The school gyms and auditoriums in the area were filled this week with people hoping for information. About 200 showed up to a panel discussion put on by the West Point Grey Residents Association last week, while another 300 turned out at the Kitsilano Secondary School auditorium earlier this week to learn more.

A residents association survey indicated that those in West Point Grey would prefer to see low-rise development on the site – ground-oriented, not too many apartments and, of those allowed, two to four storeys. At most, they’d be in favour of a development similar to the once-controversial, now-popular Arbutus Walk area, where apartments average around six storeys on a former brewery site.

Residents were the most opposed to Yaletown-type developments or an Oakridge-style cluster of supertall towers.

“I think on the major sites like this, where you are starting from scratch, there is some appetite for density. But the big massive things that you see on transit corridors are not supported in the smaller neighbourhoods,” said Elizabeth Murphy, a private-sector project manager, owner of several rental properties and outspoken opponent of many of the densification efforts of Vancouver council and planners.

But at the “Imagine Jericho” talk Tuesday by charismatic Happy City author Charles Montgomery, the audience heard a lot about the benefits of well-planned density and how it could help the west side.

“I’m not saying ‘Build the towers of Mordor,’” Mr. Montgomery said as he showed slides of happy people interacting with their neighbours in a Yaletown tower-and-townhouse development and clusters of people in a car-free European town. But, he noted, “businesses are failing here. The schools aren’t full.”

Mr. Montgomery also urged audience members to share their part of the city, which has wonderful beaches, parks and bike paths, but is out of reach of many.

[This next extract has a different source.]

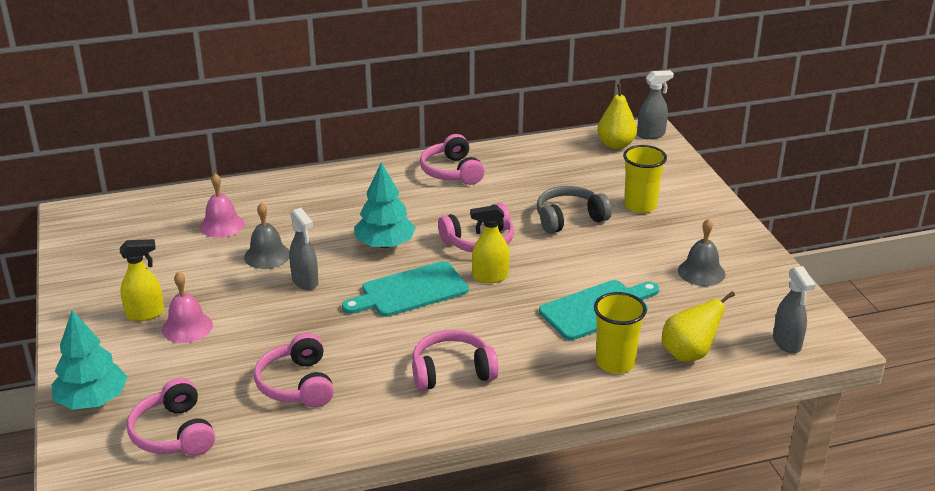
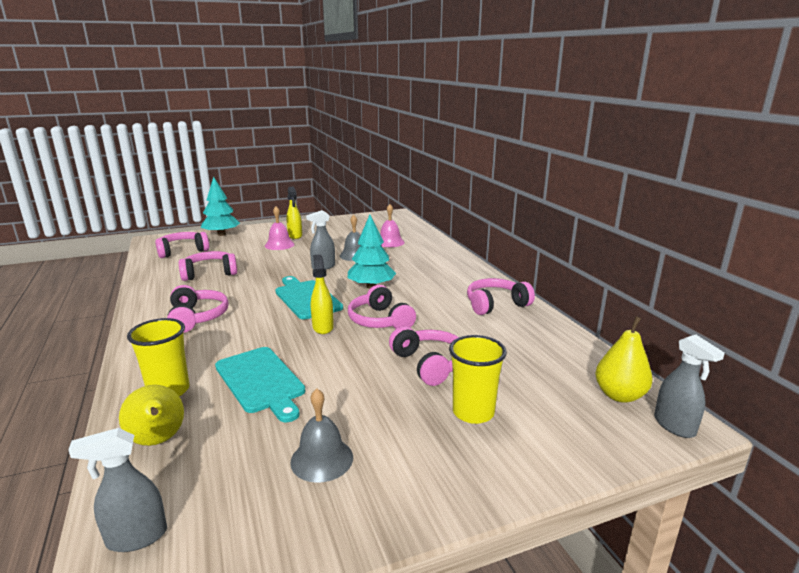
camera: 85 degrees right, 10 degrees down
(569, 219) = (429, 364): grey headphones -> pink headphones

Those in the audience were definitely on different pages about that, such as friends Sharon Percival and Alison Izat, who came together and gently debated their views as they filled out city forms afterward.

Ms. Percival would like to see more people in the area to help support the struggling businesses on West 10th. But she doesn’t want high-rises. And she’s dubious about all the happy talk around Indigenous development.

“I don’t see any evidence of an Indigenous developer being more positive, and haven’t seen any non-Indigenous developers do anything positive either.”

Ms. Izat, meanwhile, was more optimistic about the possibility of something innovative and sensitive on the west-side developments.

“The whole spirit is the transfer of the land. We have to listen. And I’m hopeful that the style of their culture will bring something better.”